Au Canada en 2008, une étude auprès de quatre diabétiques de type 1 et de type 2 concluait que l’électricité générée par les équipements électroniques et les appareils sans fil pouvait contribuer à l’élévation de la glycémie chez les diabétiques et les prédiabétiques. Outre que l’échantillon était minuscule, l’auteure était une toxicologue qui milite pour une réduction de notre exposition aux champs électromagnétiques.
Mais d’autres études sont allées dans le sens contraire, en avançant que l’exposition à des champs magnétiques et électriques statiques combinés pourrait améliorer la sensibilité à l’insuline. Rappelons que c’est justement la production d’insuline qui est problématique chez les diabétiques : chez les diabétiques de type 1, le pancréas ne produit pas d’insuline, alors que chez les diabétiques de type 2, la quantité produite est insuffisante ou mal utilisée par le corps.
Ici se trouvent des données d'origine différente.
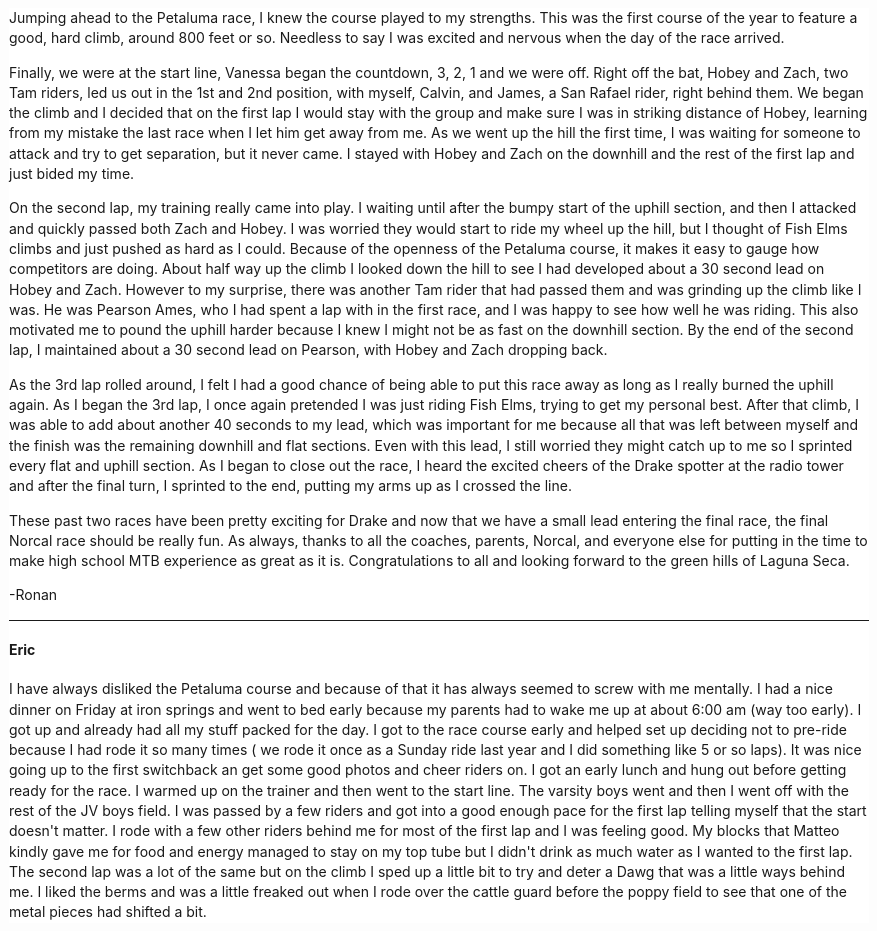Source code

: Jumping ahead to the Petaluma race, I knew the course played to my strengths. This was the first course of the year to feature a good, hard climb, around 800 feet or so. Needless to say I was excited and nervous when the day of the race arrived.

Finally, we were at the start line, Vanessa began the countdown, 3, 2, 1 and we were off. Right off the bat, Hobey and Zach, two Tam riders, led us out in the 1st and 2nd position, with myself, Calvin, and James, a San Rafael rider, right behind them. We began the climb and I decided that on the first lap I would stay with the group and make sure I was in striking distance of Hobey, learning from my mistake the last race when I let him get away from me. As we went up the hill the first time, I was waiting for someone to attack and try to get separation, but it never came. I stayed with Hobey and Zach on the downhill and the rest of the first lap and just bided my time.

On the second lap, my training really came into play. I waiting until after the bumpy start of the uphill section, and then I attacked and quickly passed both Zach and Hobey. I was worried they would start to ride my wheel up the hill, but I thought of Fish Elms climbs and just pushed as hard as I could. Because of the openness of the Petaluma course, it makes it easy to gauge how competitors are doing. About half way up the climb I looked down the hill to see I had developed about a 30 second lead on Hobey and Zach. However to my surprise, there was another Tam rider that had passed them and was grinding up the climb like I was. He was Pearson Ames, who I had spent a lap with in the first race, and I was happy to see how well he was riding. This also motivated me to pound the uphill harder because I knew I might not be as fast on the downhill section. By the end of the second lap, I maintained about a 30 second lead on Pearson, with Hobey and Zach dropping back.

As the 3rd lap rolled around, I felt I had a good chance of being able to put this race away as long as I really burned the uphill again. As I began the 3rd lap, I once again pretended I was just riding Fish Elms, trying to get my personal best. After that climb, I was able to add about another 40 seconds to my lead, which was important for me because all that was left between myself and the finish was the remaining downhill and flat sections. Even with this lead, I still worried they might catch up to me so I sprinted every flat and uphill section. As I began to close out the race, I heard the excited cheers of the Drake spotter at the radio tower and after the final turn, I sprinted to the end, putting my arms up as I crossed the line.

These past two races have been pretty exciting for Drake and now that we have a small lead entering the final race, the final Norcal race should be really fun. As always, thanks to all the coaches, parents, Norcal, and everyone else for putting in the time to make high school MTB experience as great as it is. Congratulations to all and looking forward to the green hills of Laguna Seca.

-Ronan

****

#### Eric

I have always disliked the Petaluma course and because of that it has always seemed to screw with me mentally. I had a nice dinner on Friday at iron springs and went to bed early because my parents had to wake me up at about 6:00 am (way too early).
 I got up and already had all my stuff packed for the day. I got to the race course early and helped set up deciding not to pre-ride because I had rode it so many times ( we rode it once as a Sunday ride last year and I did something like 5 or so laps). It was nice going up to the first switchback an get some good photos and cheer riders on. I got an early lunch and hung out before getting ready for the race.
I warmed up on the trainer and then went to the start line. The varsity boys went and then I went off with the rest of the JV boys field. I was passed by a few riders and got into a good enough pace for the first lap telling myself that the start doesn't matter. I rode with a few other riders behind me for most of the first lap and I was feeling good. My blocks that Matteo kindly gave me for food and energy managed to stay on my top tube but I didn't drink as much water as I wanted to the first lap.
The second lap was a lot of the same but on the climb I sped up a little bit to try and deter a Dawg that was a little ways behind me. I liked the berms and was a little freaked out when I rode over the cattle guard before the poppy field to see that one of the metal pieces had shifted a bit.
Or, des chercheurs de l’Université de l’Iowa, qui ont exposé des souris diabétiques à de tels champs pendant quelques heures par jour, ont constaté une normalisation de la glycémie (le taux de sucre dans le sang) et de la résistance à l’insuline. Ces effets, qui seraient donc bénéfiques, sont apparus dans les trois jours suivant l’exposition, sans effets contraires indésirables.
Ces chercheurs ont également traité des cellules hépatiques humaines avec des champs magnétiques et électriques statiques pendant six heures et ont observé une augmentation du glycogène, un marqueur de substitution de la sensibilité à l’insuline, suggérant la possibilité d’un effet antidiabétique similaire chez l’homme.
Ces données laissent donc entendre que ces champs pourraient constituer un angle de traitement du diabète. À condition que les résultats obtenus se transposent chez l’humain, ce qui est pour l’instant une grosse inconnue.
Il est aussi possible que ça ne s’applique pas à tous les types d’ondes.
Verdict
Il est possible que les ondes et les champs magnétiques influent sur la glycémie et la production d’insuline, mais les données scientifiques semblent aller dans les deux sens, en plus d’être nettement insuffisantes pour qu’on puisse déterminer quel pourrait être le lien de cause à effet.